[SUPPLIED DATA Boundary: Start]
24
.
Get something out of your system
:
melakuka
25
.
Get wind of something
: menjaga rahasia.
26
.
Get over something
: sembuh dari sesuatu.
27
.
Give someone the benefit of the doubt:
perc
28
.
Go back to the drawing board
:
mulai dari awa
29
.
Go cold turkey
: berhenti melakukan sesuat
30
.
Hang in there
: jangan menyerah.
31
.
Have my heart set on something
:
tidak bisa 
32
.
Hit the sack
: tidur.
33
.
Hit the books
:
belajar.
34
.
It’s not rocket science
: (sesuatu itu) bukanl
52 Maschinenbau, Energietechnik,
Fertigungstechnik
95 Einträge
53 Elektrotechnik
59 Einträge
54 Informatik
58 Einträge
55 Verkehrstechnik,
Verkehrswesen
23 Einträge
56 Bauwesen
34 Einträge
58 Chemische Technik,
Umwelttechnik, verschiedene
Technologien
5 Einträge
[SUPPLIED DATA Boundary: End]
[SUPPLIED DATA Boundary: Start]
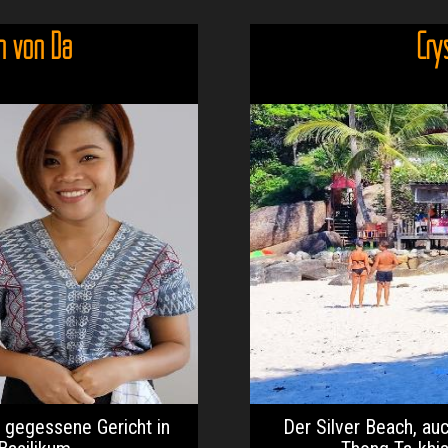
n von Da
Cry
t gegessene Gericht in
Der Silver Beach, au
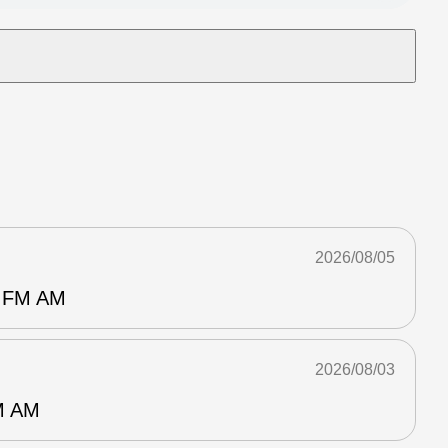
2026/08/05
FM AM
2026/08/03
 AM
[SUPPLIED DATA Boundary: End]
* _EXERCISE PROMPT_: Reply with nothing but the number of lines in the data that include the word "Einträge".

* _OUTPUT BELOW_: 6